Interleukin-27 (IL-27) belongs to the IL-6/IL-12 family of cytokines, associated with different inflammatory diseases and orchestrates its biological activity via common heterodimeric receptor composed of WSX-1 (IL-27R alpha) and gp130. The present study was aimed to investigate the regulation of CXCL9, CXCL10, and CXCL11 chemokines in hepatic cells (human LX-2 cell line derived from normal human stellate cells (HSC), primary human hepatocytes, HSC, and HepG2 cells) and concanavalin A (ConA)-induced liver inflammation. We demonstrated that IL-27, but not IL-6, induced/up-regulated CXCR3 ligand genes (CXCL9, CXCL10, and CXCL11; out of 26 selected genes) in a STAT1-dependent manner in hepatic cells in vitro both at transcript and protein levels. In ConA-induced T cell-mediated hepatic model, we showed that soluble IL-27/IFN gamma was elevated following ConA hepatitis in association with increased CXCL9, CXCL10, and CXCL11 expression in the liver.

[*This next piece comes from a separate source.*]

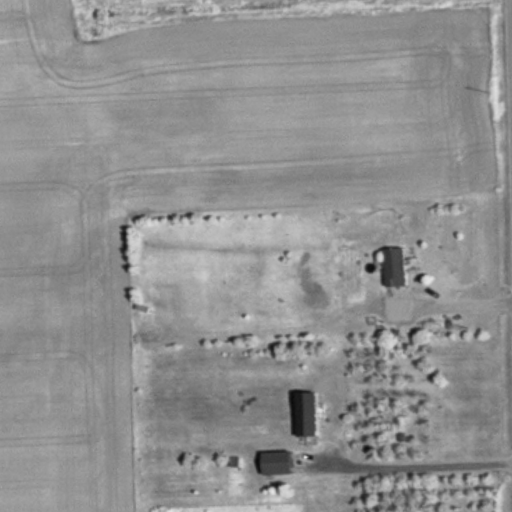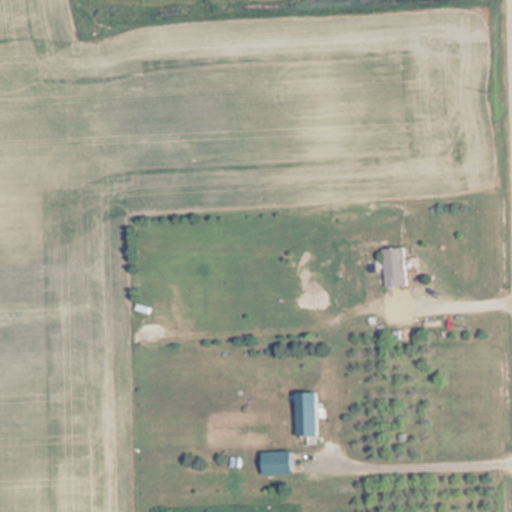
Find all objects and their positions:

The exogenous IL-27 administration induced CXCR3 ligands in mouse liver at 4 h with any significant effect on recruitment of CXCR3(+) immune cells in the liver. The neutralization of IL-27 during ConA hepatitis differentially modulated (transcript vs protein expression) CXCR3 ligands and IFN gamma during ConA-induced hepatitis with down-regulated expression of CXCL9 and CXCL10 at transcript level. The IFN gamma, complementary regulated the expression of CXCR3 ligands as their up-regulation during ConA hepatitis, was abolished in IFN gamma KO mice. In summary, IL-27 up-regulated the CXCL9, CXCL10, and CXCL11 chemokine expression in hepatic cells. IL-27 regulated CXCR3 ligand expression in IFN gamma-dependent manner during acute hepatitis suggesting a complementary role of IL-27 and IFN gamma to moderate liver inflammation via regulation of CXCR3 ligands. IL-27 up-regulated CXCR3 ligand expression in human hepatic cells in vitro. IL-27 up-regulated CXCR3 ligand expression and secretion in ConA hepatitis in vivo. CXCR3 ligand expression was down-regulated by blocking IL-27 or IFN gamma deficiency. IL-27 modulated liver injury by regulation of CXCR3 ligands in IFN gamma-dependent manner.